Who is responsible for performing the light beam test? How often should it be tested and by what method?
When the mammography unit with a light beam that passes through the collimator is initially placed in service, the medical physicist must perform the light beam test as part of the mammography equipment evaluation. This test should also be performed periodically throughout the life of the unit or when an old bulb is replaced with a new one. Periodic testing and testing of a new bulb may be done by a radiologic technologist, repair person, or other qualified person but should be performed in consultation with the medical physicist.
The frequency of periodic testing should be established with reference to the manufacturer’s maintenance specifications and the use considerations (wear and tear) unique to the facility. If the light beam fails during a mammography equipment evaluation, it must be repaired before the light beam is used on patients. If the facility identifies the problem at any other time, it should be repaired as soon as possible.
Manufacturers may specify procedures and frequency for testing the light illuminance in their maintenance instructions and adherence to these recommendations should normally be adequate; however, the responsibility for compliance still remains with the facility.

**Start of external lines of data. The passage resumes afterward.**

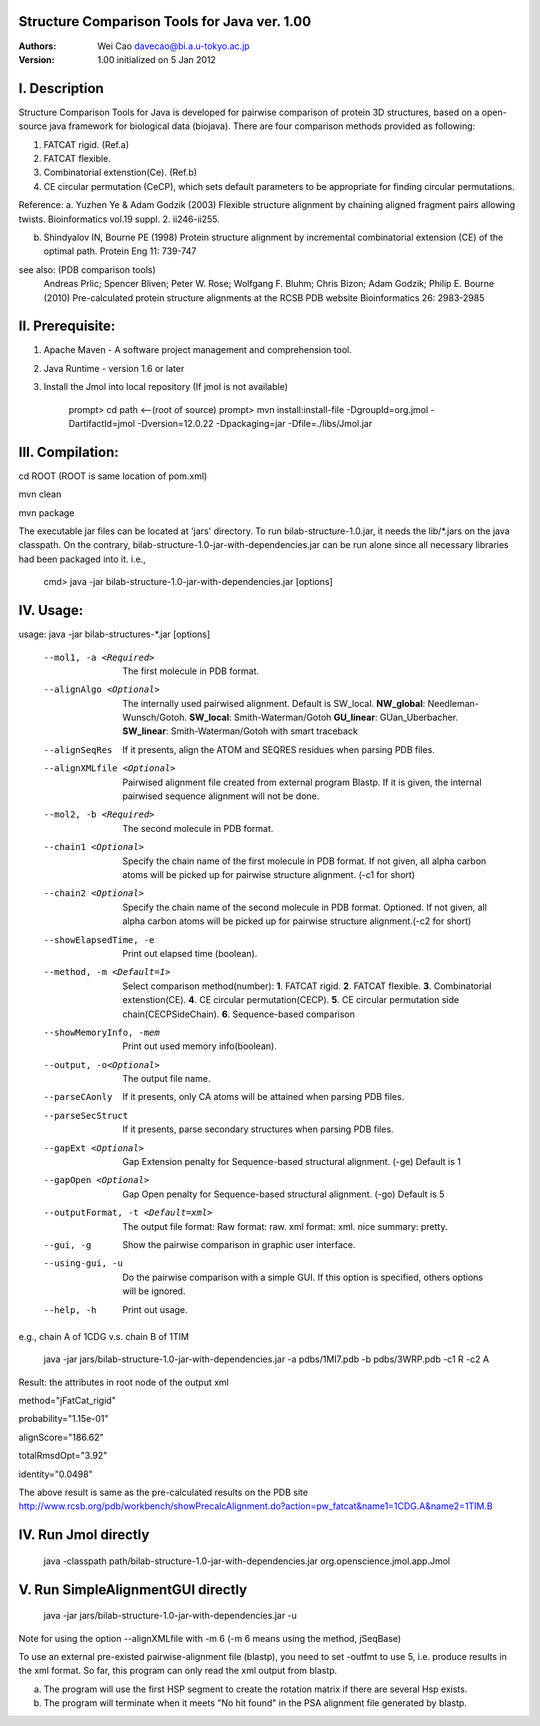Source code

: Structure Comparison Tools for Java ver. 1.00
##############################################

:Authors: Wei Cao davecao@bi.a.u-tokyo.ac.jp  
:Version: 1.00 initialized on 5 Jan 2012  


I. Description
##################

Structure Comparison Tools for Java is developed for pairwise comparison of protein 3D structures, based on a open-source java framework for biological data (biojava). There are four comparison methods provided as following:

1. FATCAT rigid. (Ref.a)
2. FATCAT flexible. 
3. Combinatorial extenstion(Ce). (Ref.b)
4. CE circular permutation (CeCP), which sets default parameters to be appropriate for finding circular permutations.  

Reference:
a. Yuzhen Ye & Adam Godzik (2003) Flexible structure alignment by chaining aligned fragment pairs allowing twists. Bioinformatics vol.19 suppl. 2. ii246-ii255.   
  
b. Shindyalov IN, Bourne PE (1998) Protein structure alignment by incremental combinatorial extension (CE) of the optimal path. Protein Eng 11: 739-747 

.. ..
see also: (PDB comparison tools)
    Andreas Prlic; Spencer Bliven; Peter W. Rose; Wolfgang F. Bluhm; Chris Bizon; 
    Adam Godzik; Philip E. Bourne (2010)
    Pre-calculated protein structure alignments at the RCSB PDB website
    Bioinformatics 26: 2983-2985
  
II. Prerequisite:
##################

1. Apache Maven - A software project management and comprehension tool.
2. Java Runtime - version 1.6 or later 
3. Install the Jmol into local repository (If jmol is not available)

    prompt> cd path  <--(root of source)
    prompt> mvn install:install-file -DgroupId=org.jmol -DartifactId=jmol -Dversion=12.0.22  -Dpackaging=jar -Dfile=./libs/Jmol.jar

III. Compilation:
##################

cd ROOT (ROOT is same location of pom.xml)  
    
mvn clean	 

mvn package  

The executable jar files can be located at 'jars' directory.
To run bilab-structure-1.0.jar, it needs the lib/*.jars on the java classpath.
On the contrary,  bilab-structure-1.0-jar-with-dependencies.jar can be run alone since all necessary libraries had been packaged into it.
i.e.,

    cmd> java -jar bilab-structure-1.0-jar-with-dependencies.jar [options]

IV. Usage:
##################

usage: java -jar bilab-structures-*.jar [options]

    --mol1, -a <Required>          The first molecule in PDB format.
    --alignAlgo <Optional>         The internally used pairwised alignment. Default is SW_local.
                                     **NW_global**: Needleman-Wunsch/Gotoh.
                                     **SW_local**: Smith-Waterman/Gotoh
                                     **GU_linear**: GUan_Uberbacher.
                                     **SW_linear**: Smith-Waterman/Gotoh with smart traceback
    --alignSeqRes                  If it presents, align the ATOM and
                                   SEQRES residues when parsing PDB files.
    --alignXMLfile <Optional>      Pairwised alignment file created from
                                   external program Blastp. If it is
                                   given, the internal pairwised sequence
                                   alignment will not be done.
    --mol2, -b <Required>          The second molecule in PDB format.

    --chain1 <Optional>         Specify the chain name of the first molecule in PDB format. 
                                   If not given, all alpha carbon atoms will be picked up 
                                   for pairwise structure alignment. (-c1 for short)
    --chain2 <Optional>         Specify the chain name of the second molecule in PDB format. Optioned.
                                   If not given, all alpha carbon atoms will be picked up
                                   for pairwise structure alignment.(-c2 for short)
    --showElapsedTime, -e          Print out elapsed time (boolean).
    --method, -m <Default=1>        Select comparison method(number):
                                        **1**. FATCAT rigid.
                                        **2**. FATCAT flexible.
                                        **3**. Combinatorial extenstion(CE).
                                        **4**. CE circular permutation(CECP).
                                        **5**. CE circular permutation side chain(CECPSideChain).
                                        **6**. Sequence-based comparison
    --showMemoryInfo, -mem             Print out used memory info(boolean).
    --output, -o<Optional>            The output file name.
    --parseCAonly                  If it presents, only CA atoms will be
                                     attained when parsing PDB files.
    --parseSecStruct               If it presents, parse secondary
                                     structures when parsing PDB files.
    --gapExt <Optional>    Gap Extension penalty for Sequence-based 
                                  structural alignment. (-ge) Default is 1
    --gapOpen <Optional>   Gap Open penalty for Sequence-based 
                                  structural alignment. (-go) Default is 5

    --outputFormat, -t <Default=xml>   The output file format:
                                     Raw format: raw.
                                     xml format: xml.
                                     nice summary: pretty.
    --gui, -g                          Show the pairwise comparison in graphic user interface.
    --using-gui, -u                  Do the pairwise comparison with a
                                     simple GUI. If this option is
                                     specified, others options will be
                                     ignored.
    --help, -h                         Print out usage.

e.g., chain A of 1CDG  v.s. chain B of 1TIM
 
    java -jar jars/bilab-structure-1.0-jar-with-dependencies.jar -a pdbs/1MI7.pdb -b pdbs/3WRP.pdb -c1 R -c2 A 


Result: the attributes in root node of the output xml 
::

method="jFatCat_rigid"  

probability="1.15e-01"   

alignScore="186.62"  

totalRmsdOpt="3.92"  

identity="0.0498"  

The above result is same as the pre-calculated results on the PDB site
http://www.rcsb.org/pdb/workbench/showPrecalcAlignment.do?action=pw_fatcat&name1=1CDG.A&name2=1TIM.B


IV. Run Jmol directly 
###########################

    java -classpath path/bilab-structure-1.0-jar-with-dependencies.jar org.openscience.jmol.app.Jmol


V. Run SimpleAlignmentGUI directly 
##################################

  java -jar jars/bilab-structure-1.0-jar-with-dependencies.jar -u

.. ..
Note for using the option --alignXMLfile with -m 6 (-m 6 means using the method, jSeqBase)

To use an external pre-existed pairwise-alignment file (blastp), 
you need to set -outfmt to use 5, i.e. produce results in the xml format. 
So far, this program can only read the xml output from blastp.

a. The program will use the first HSP segment to create the rotation matrix if there are several Hsp exists.

b. The program will terminate when it meets "No hit found" in the PSA alignment file generated by blastp.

Some recommended testing specifications for the average illuminance are found in 21 CFR 1020.31(d)(2)(ii), where it states "The average illuminance shall be based upon the measurements made in the approximate center of each quadrant of the light field." The test must be conducted at the maximal SID or one meter, whichever is less, and should compensate for the ambient light usually present during clinical examinations. Instrumentation used should be appropriate for the purpose. Since this might require special test equipment not usually available in the facility, FDA suggests that the facility add it to the list of items to be examined by the physicist during the annual physics survey.